Why Human Thinking Remains Irreplaceable

OpenAI's Harness Engineering paper describes a compelling case: three engineers generated over 1 million lines of code through AI agents in five months. But the key wasn't letting agents operate autonomously — it was the engineers providing carefully designed constraint systems, architectural decisions, and quality gates.

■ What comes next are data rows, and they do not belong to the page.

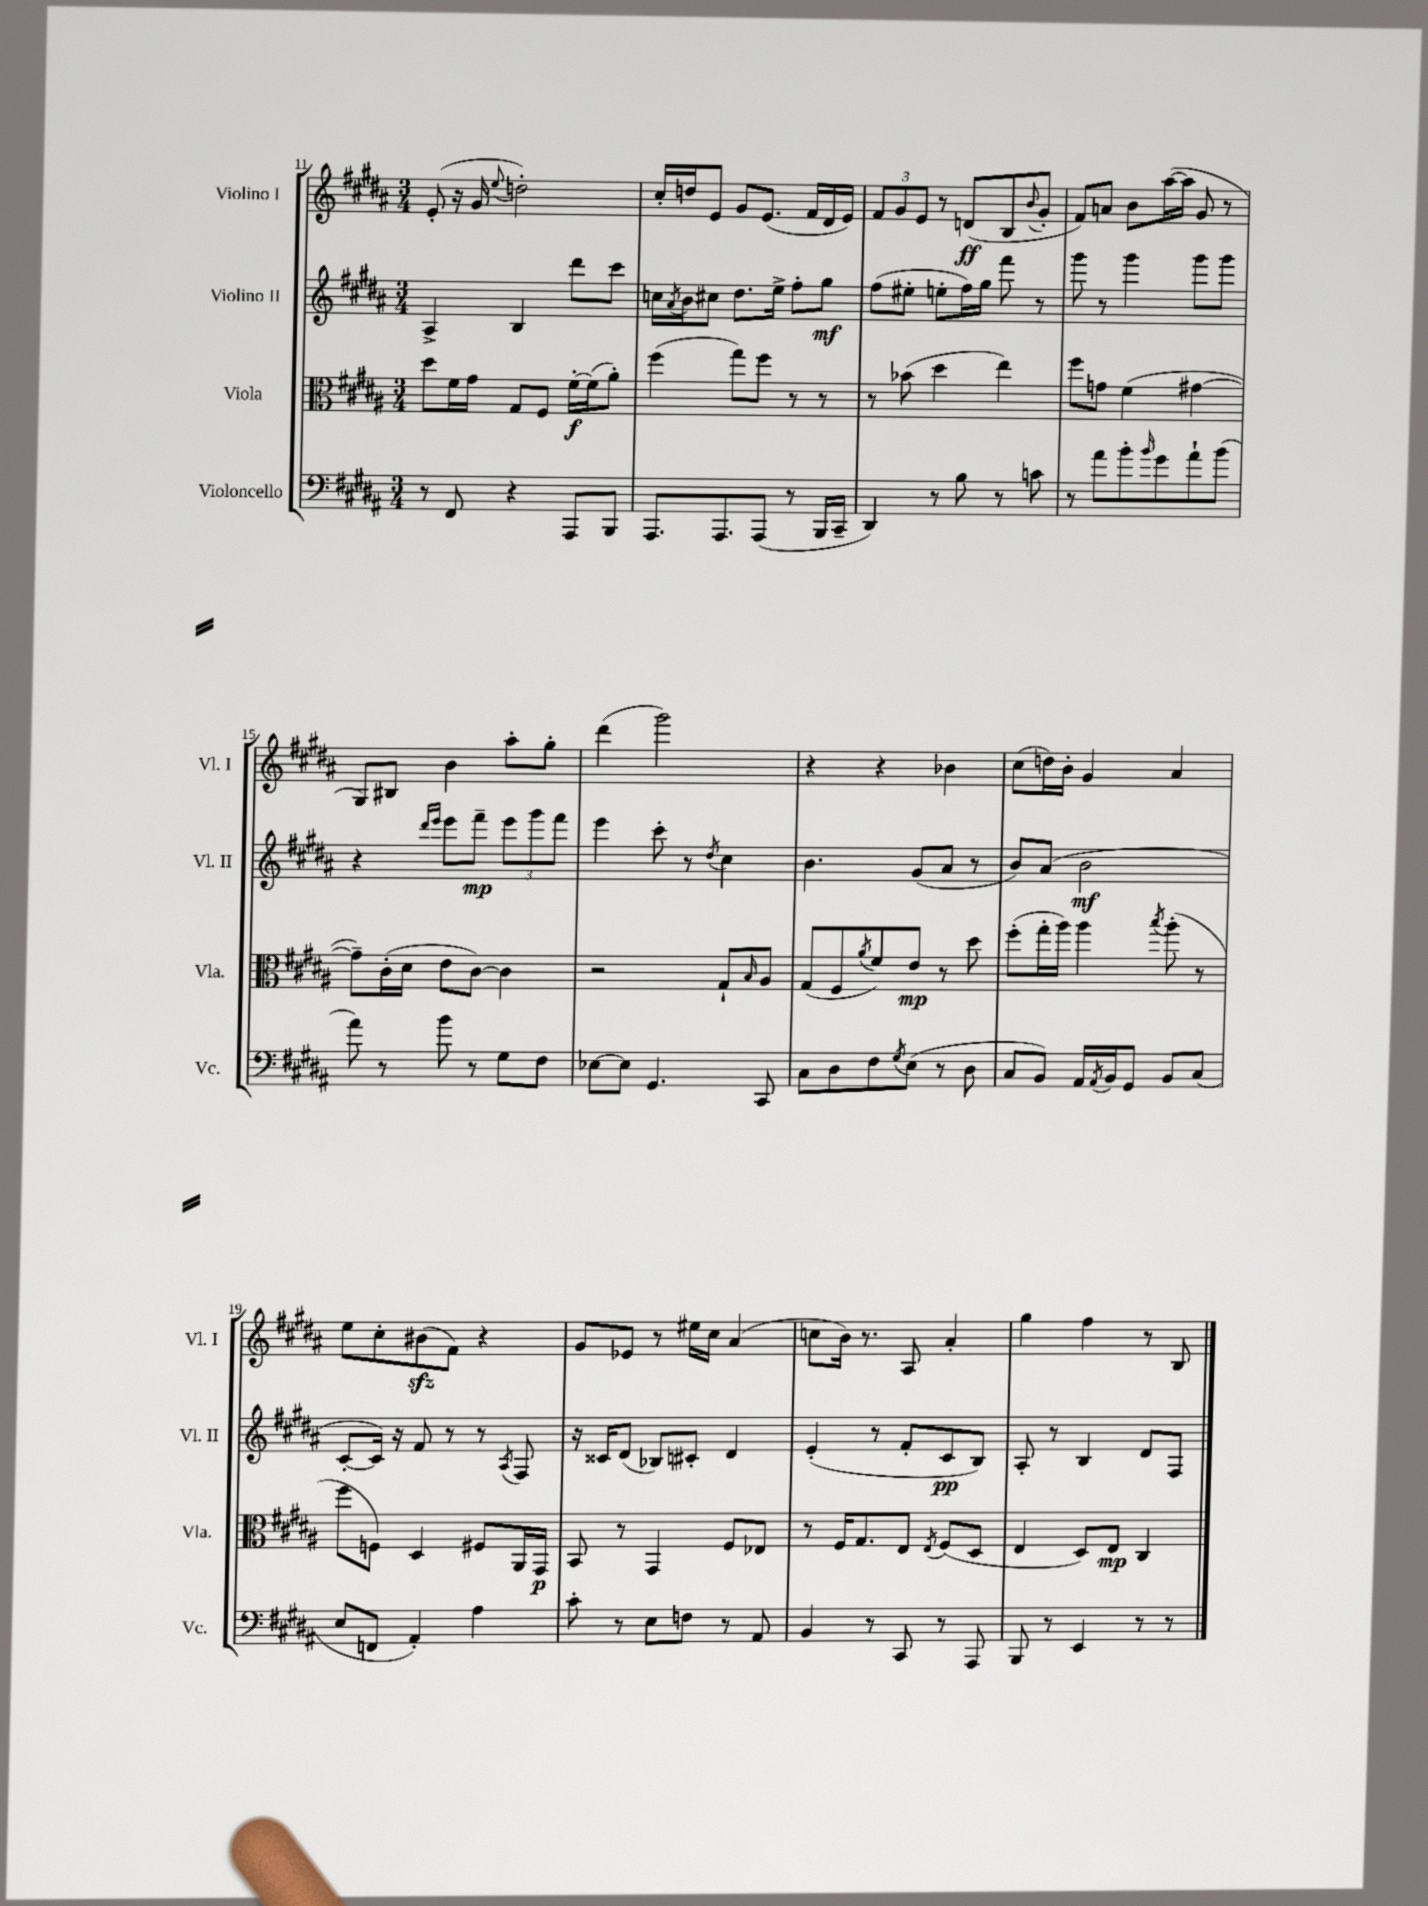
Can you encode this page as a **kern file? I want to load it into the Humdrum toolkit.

**kern	**kern	**dynam	**kern	**dynam	**kern	**dynam
*part4	*part3	*part3	*part2	*part2	*part1	*part1
*staff4	*staff3	*staff3	*staff2	*staff2	*staff1	*staff1
*I"Violoncello	*I"Viola	*	*I"Violino II	*	*I"Violino I	*
*I'Vc.	*I'Vla.	*	*I'Vl. II	*	*I'Vl. I	*
*clefF4	*clefC3	*	*clefG2	*	*clefG2	*
*k[f#c#g#d#a#]	*k[f#c#g#d#a#]	*	*k[f#c#g#d#a#]	*	*k[f#c#g#d#a#]	*
*M3/4	*M3/4	*	*M3/4	*	*M3/4	*
=11	=11	=11	=11	=11	=11	=11
8r	8dd#\L	.	4A#^/	.	(8e'/	.
8FF#/	16f#\L	.	.	.	16r	.
.	16g#\JJ	.	.	.	16g#/	.
.	.	.	.	.	8qqee/	.
4r	8G#/L	.	4B/	.	2ddn'\)	.
.	8F#/J	.	.	.	.	.
8AAA#/L	[16f#'\LL	f	8ddd#\L	.	.	.
.	(16f#\J]	.	.	.	.	.
8BBB/J	8a#'\J)	.	8ccc#\J	.	.	.
=12	=12	=12	=12	=12	=12	=12
8.AAA#/L	(4ff#\	.	16ccn\LL	.	16cc#'/LL	.
.	.	.	8qa#/	.	.	.
.	.	.	16b\J	.	16ddn/J	.
.	.	.	8cc#X\J	.	8e/J	.
8.AAA#/	.	.	.	.	.	.
.	8gg#\L)	.	8.dd#\L	.	8g#/L	.
(8AAA#/J	8ff#\J	.	.	.	(8.e/J	.
.	.	.	16ee^\Jk	.	.	.
8r	8r	.	8ff#'\L	.	.	.
.	.	.	.	.	16f#/LL	.
16BBB/LL	8r	.	8gg#\J	mf	16d#/	.
16CC#~/JJ	.	.	.	.	16e/JJ)	.
=13	=13	=13	=13	=13	=13	=13
4DD#/)	8r	.	(8ff#\L	.	12f#/L	.
.	.	.	.	.	12g#/	.
.	(8b-X\	.	8ee#X'\J	.	.	.
.	.	.	.	.	12e/J	.
8r	4dd#\	.	8een'\L	.	8r	.
8B\	.	.	16ff#\L)	.	(8dn/L	ff
.	.	.	16gg#\JJ	.	.	.
8r	4ee\)	.	8fff#\	.	8B/	.
.	.	.	.	.	8qqb/	.
8cn\	.	.	8r	.	8g#'/J	.
=14	=14	=14	=14	=14	=14	=14
8r	8ff#\L	.	8ggg#\	.	8f#/L)	.
8a#\L	8gn\J	.	8r	.	8an/J	.
8b'\	(4f#\	.	4ggg#\	.	8b\L	.
16qqb/	.	.	.	.	.	.
8g#\	.	.	.	.	([16aa#\L	.
.	.	.	.	.	16aa#\JJ]	.
8a#`\	[4g#X\	.	8ggg#\L	.	8g#/	.
(8b\J	.	.	8ggg#\J	.	8r	.
!!LO:LB:g=z
=15	=15	=15	=15	=15	=15	=15
8a#\)	8g#~\L])	.	4r	.	8G#/L)	.
8r	(16c#'\L	.	.	.	8B#X/J	.
.	16d#\JJ	.	.	.	.	.
.	.	.	16qqddd#/LL	.	.	.
.	.	.	16qqeee/JJ	.	.	.
8b\	8e\L	.	8eee\L	.	4b\	.
8r	[8c#\J)	.	8fff#~\J	mp	.	.
8G#\L	4c#\]	.	12eee\L	.	8aa#'\L	.
.	.	.	12ggg#\	.	.	.
8F#\J	.	.	.	.	8gg#'\J	.
.	.	.	12fff#\J	.	.	.
=16	=16	=16	=16	=16	=16	=16
[8E-X\L	2r	.	4eee\	.	(4ddd#\	.
8E-\J]	.	.	.	.	.	.
4.GG#/	.	.	8ccc#'\	.	2ggg#\)	.
.	.	.	8r	.	.	.
.	.	.	8qdd#/	.	.	.
.	8G#`/L	.	4cc#\	.	.	.
.	16qqB/	.	.	.	.	.
8CC#/	8A#/J	.	.	.	.	.
=17	=17	=17	=17	=17	=17	=17
8C#\L	(8G#/L	.	4.b\	.	4r	.
8D#\	8F#/	.	.	.	.	.
.	8qa#/	.	.	.	.	.
8F#\	8f#/)	.	.	.	4r	.
8qG#/	.	.	.	.	.	.
(8E\J	8e/J	mp	(8g#/L	.	.	.
8r	8r	.	8a#/J	.	4b-X\	.
8D#\	8dd#\	.	8r	.	.	.
=18	=18	=18	=18	=18	=18	=18
8C#/L	(8ff#'\L	.	8b/L)	.	(8cc#\L	.
8BB/J)	16gg#'\L	.	(8a#/J	.	16ddn\L)	.
.	16aa#\JJ)	.	.	.	16b'\JJ	.
16AA#/LL	4aa#\	.	2b\	mf	4g#/	.
8qAA#/	.	.	.	.	.	.
16BB/J	.	.	.	.	.	.
8GG#/J	.	.	.	.	.	.
.	8qbb/	.	.	.	.	.
8BB/L	(8aa#'\	.	.	.	4a#/	.
(8C#/J	8r	.	.	.	.	.
!!LO:LB:g=z
=19	=19	=19	=19	=19	=19	=19
8E/L	8ff#\L	.	[8c#'/L	.	8ee\L	.
8FFn/J	8Fn\J)	.	16c#/Jk])	.	8cc#'\	.
.	.	.	16r	.	.	.
4AA#'/)	4D#/	.	8f#/	.	(8b#Xzz\	.
.	.	.	8r	.	8f#\J)	.
4A#\	8F#X/L	.	8r	.	4r	.
.	.	.	8qA#/	.	.	.
.	16AA#/L	.	8F#/	.	.	.
.	16GG#/JJ	p	.	.	.	.
=20	=20	=20	=20	=20	=20	=20
8c#'\	8BB/	.	16r	.	8g#/L	.
.	.	.	16c##X/KL	.	.	.
8r	8r	.	(8d#/J	.	8e-X/J	.
8E\L	4GG#/	.	8B-X/L)	.	8r	.
8Fn\J	.	.	8c#X'/J	.	16ee#X\LL	.
.	.	.	.	.	16cc#\JJ	.
8r	8F#/L	.	4d#/	.	(4a#/	.
8AA#/	8E-X/J	.	.	.	.	.
=21	=21	=21	=21	=21	=21	=21
4BB/	8r	.	(4e'/	.	8ccn\L	.
.	16F#/KL	.	.	.	16b\Jk)	.
.	8.G#/	.	.	.	8.r	.
8r	.	.	8r	.	.	.
8CC#/	8E/J	.	8f#'/L	.	8A#/	.
.	8qE/	.	.	.	.	.
8r	(8F#/L	.	8c#/	pp	4a#'/	.
8AAA#/	8D#/J	.	8B/J)	.	.	.
=22	=22	=22	=22	=22	=22	=22
8BBB/	4E/	.	8A#'/	.	4gg#\	.
8r	.	.	8r	.	.	.
4EE/	8D#/L)	.	4B/	.	4ff#\	.
.	8E/J	mp	.	.	.	.
8r	4C#/	.	8d#/L	.	8r	.
8r	.	.	8F#/J	.	8B/	.
==	==	==	==	==	==	==
*-	*-	*-	*-	*-	*-	*-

Role	Human Engineers	AI Agents
Architecture design	Define overall architecture and module boundaries	Implement specific features within constraints
Critical path exploration	Personally validate unproven technical paths	Execute at scale on validated paths
Quality standards	Define acceptance criteria and evaluation methods	Execute against standards and self-evaluate
Exception handling	Identify and solve novel problems	Handle known pattern problems

Core takeaway: Human value lies not in supervising every agent step, but in doing what agents cannot — deep thinking, path exploration, and knowledge distillation.

Summary: Four Principles for Production-Grade Agent Engineering

Pitfall	Principle
Making LLMs do dirty work	Script template work to free tokens and attention for core reasoning
Using skills as silver bullets	Recognize skills as soft constraints; use pipeline splitting and context engineering
Lacking observability	Build observability infrastructure so every failure yields improvement insights
Only supervising	Think deeply, personally validate critical paths, then let agents scale execution

Productionizing AI agents isn't simply "letting AI do the work" — it requires a complete engineering methodology. Token optimization, context engineering, observability, and human-agent collaboration are all essential. As the harness engineering community agrees: in a world where models are becoming commodities, your engineering practices are the real moat.